During her year with Miss Saigon, Donovan was granted a leave of absence to perform as Nellie in Jerome Kern and Oscar Hammerstein's Sweet Adeline at the nationally celebrated City Center Encores! concert series on Broadway.

She created the world premiere roles of Madame Calcet in the Zipper Theatre's production of Kathie Lee Gifford's Under The Bridge, Sariah in 37 Art's production of The Ark, Alison in the Emmy Award winning writer David Javerbaum's original production of Suburb, a New Musical Comedy at The York Theatre, Jackie in New World Stage's New York Musical Theatre Festival production of Have a NIce Life, winning the 2006 Outstanding Ensemble NYMF Excellence Award, and most recently, the title role in The York Theatre's production of I Remember Mama, as part of their Musicals in Mufti Series 2010.
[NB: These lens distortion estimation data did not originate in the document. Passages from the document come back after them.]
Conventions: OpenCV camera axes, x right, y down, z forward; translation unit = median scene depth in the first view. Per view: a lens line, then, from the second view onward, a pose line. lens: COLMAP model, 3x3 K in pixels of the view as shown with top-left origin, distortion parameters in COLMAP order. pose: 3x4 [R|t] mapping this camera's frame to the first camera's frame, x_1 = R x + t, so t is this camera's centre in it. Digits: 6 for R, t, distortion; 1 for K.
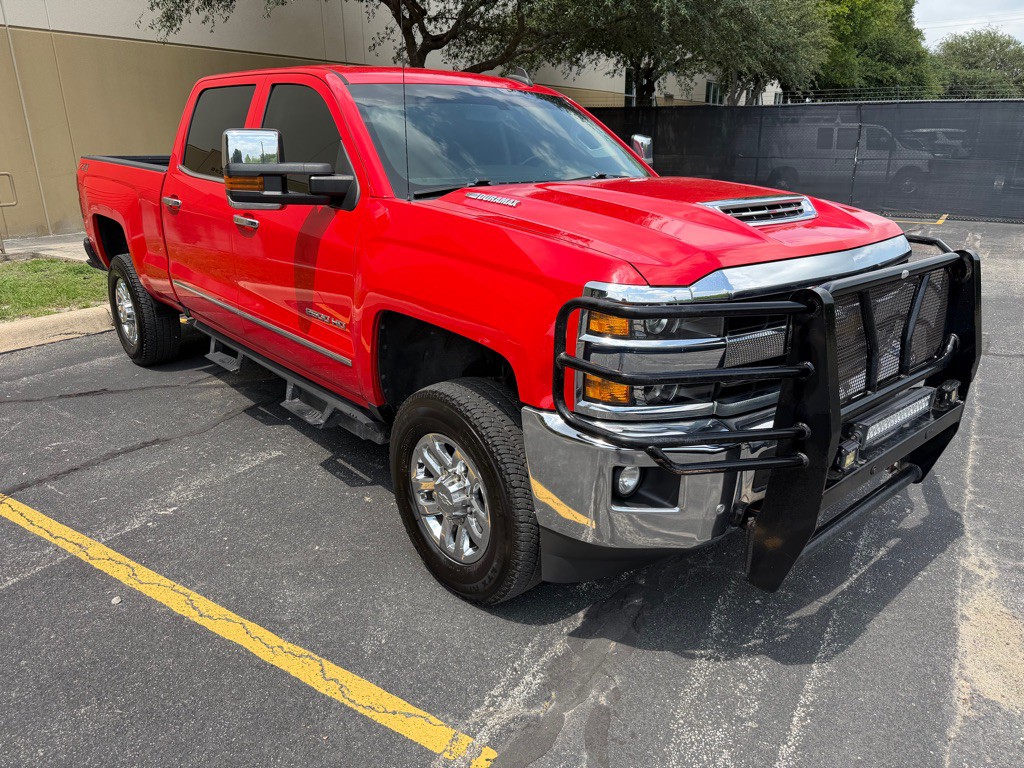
lens RADIAL K [[725.9, 0, 509.5], [0, 725.9, 390.1], [0, 0, 1]] dist [0.007760, -0.011136]
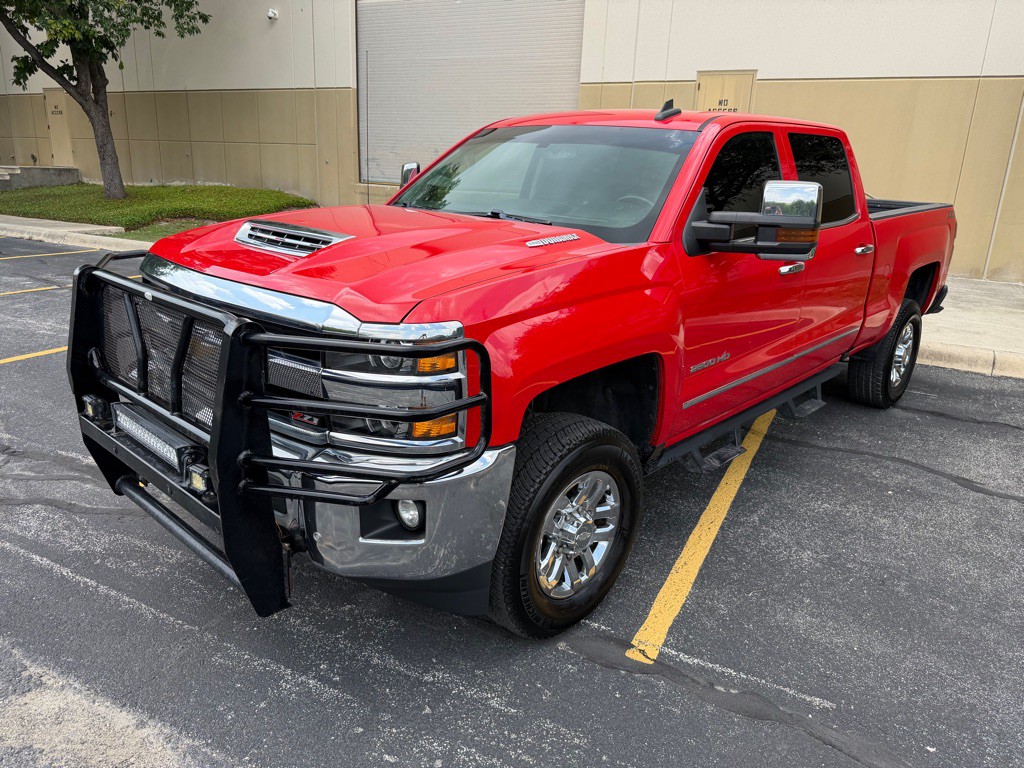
lens RADIAL K [[725.9, 0, 509.5], [0, 725.9, 390.1], [0, 0, 1]] dist [0.007760, -0.011136]
pose [[0.091255, 0.304434, -0.948152, 1.380521], [-0.362736, 0.896875, 0.253058, -0.420062], [0.927413, 0.320837, 0.192273, 1.131374]]
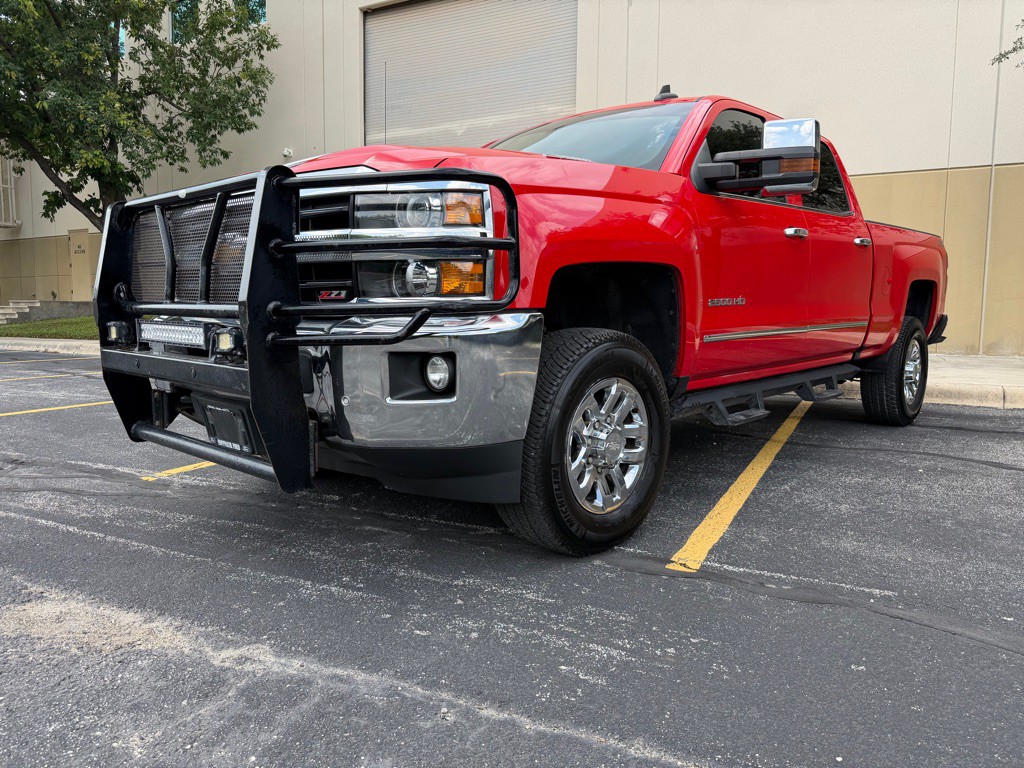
lens RADIAL K [[723.0, 0, 515.1], [0, 723.0, 390.5], [0, 0, 1]] dist [0.030822, -0.040428]
pose [[0.100703, 0.112047, -0.988587, 1.441936], [-0.331462, 0.940652, 0.072849, -0.110947], [0.938079, 0.320343, 0.131866, 1.209695]]
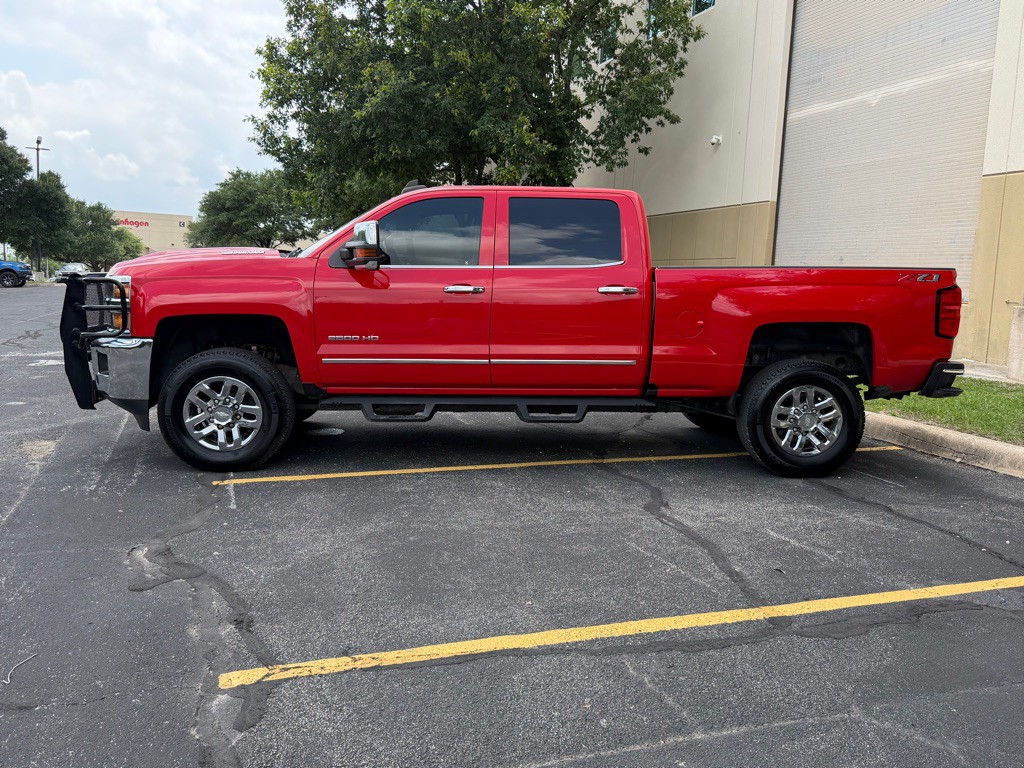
lens RADIAL K [[882.0, 0, 512.0], [0, 882.0, 384.0], [0, 0, 1]] dist [-0.001380, -0.004998]
pose [[-0.620943, 0.082586, -0.779493, 1.798817], [-0.280376, 0.905243, 0.319256, -1.032072], [0.731997, 0.416791, -0.538949, 3.261578]]
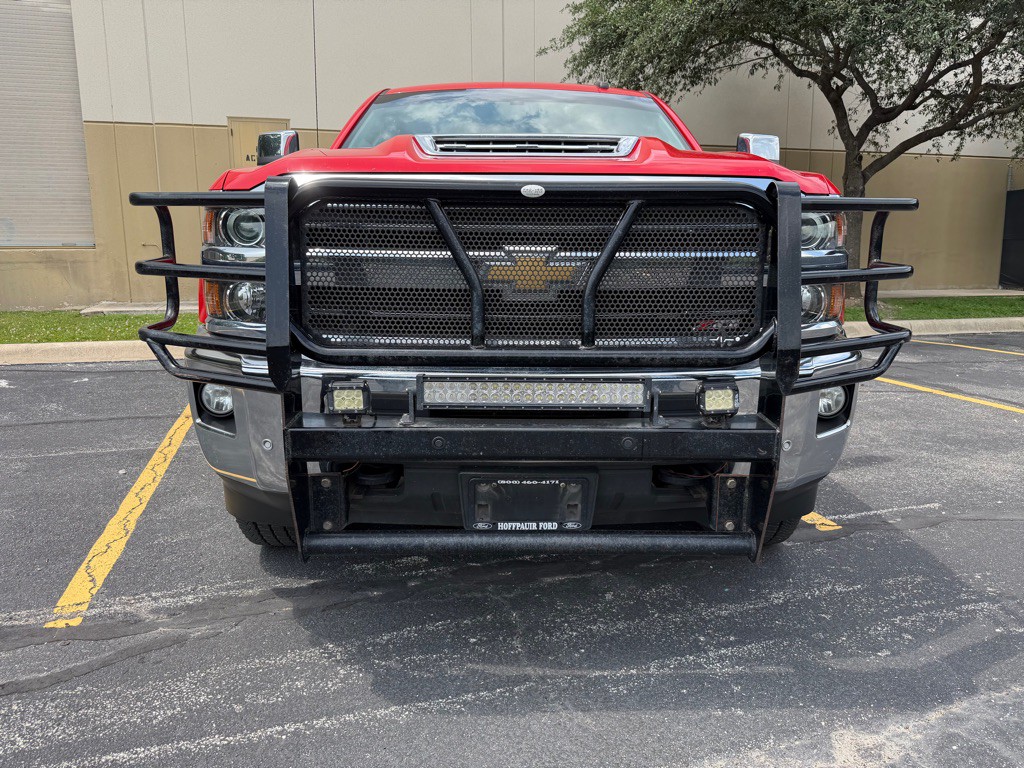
lens RADIAL K [[727.6, 0, 517.1], [0, 727.6, 380.8], [0, 0, 1]] dist [0.024706, -0.037974]
pose [[0.757877, 0.118113, -0.641617, 0.882205], [-0.214331, 0.973964, -0.073873, 0.071705], [0.616186, 0.193505, 0.763460, 0.399242]]
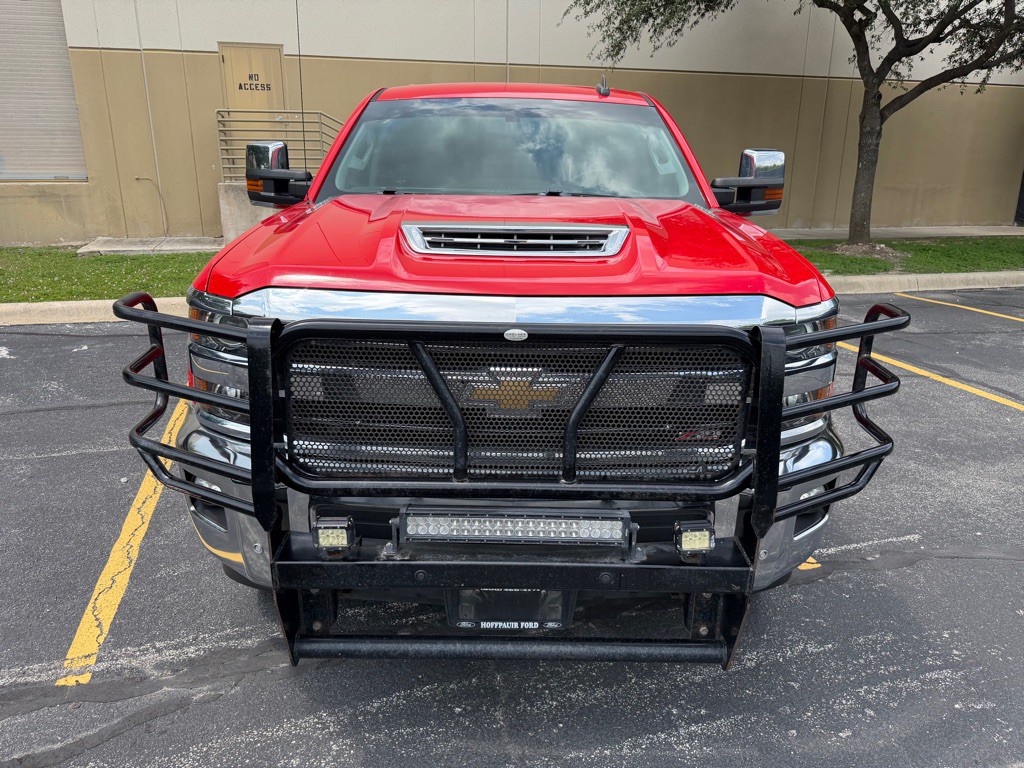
lens RADIAL K [[731.3, 0, 512.0], [0, 731.3, 384.0], [0, 0, 1]] dist [0.000345, -0.008499]
pose [[0.749267, 0.207268, -0.628998, 0.868100], [-0.228208, 0.972399, 0.048583, -0.126303], [0.621707, 0.107141, 0.775887, 0.374622]]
In 2004, Donovan won the Helen Hayes Award for Best Actress for her portrayal of Lizzie Curry in 110 in the Shade at the Signature Theatre in Washington, D.C., where she also originated the role of Elmira in the world premiere of the musical Nevermore. She won a Connecticut Critics Circle Award in 2005 for her portrayal of Milly in Seven Brides for Seven Brothers at the Goodspeed Opera House.

On May 2, 2011, it was announced that Donovan would take over the title role in Hello, Dolly!, produced by North Carolina Theatre, late in rehearsals. Cybill Shepherd had withdrawn from the production after sustaining injuries in a mishap on stairs at her apartment complex. Almost exactly one year later, on May 11, 2012, history repeated itself when it was announced she would replace an injured Lorna Luft as Dolly in the North Shore Musical Theater's production of the same show.

From 2013 to 2014, she played Miss Gulch/The Wicked Witch of the West in the North American tour of The Wizard of Oz.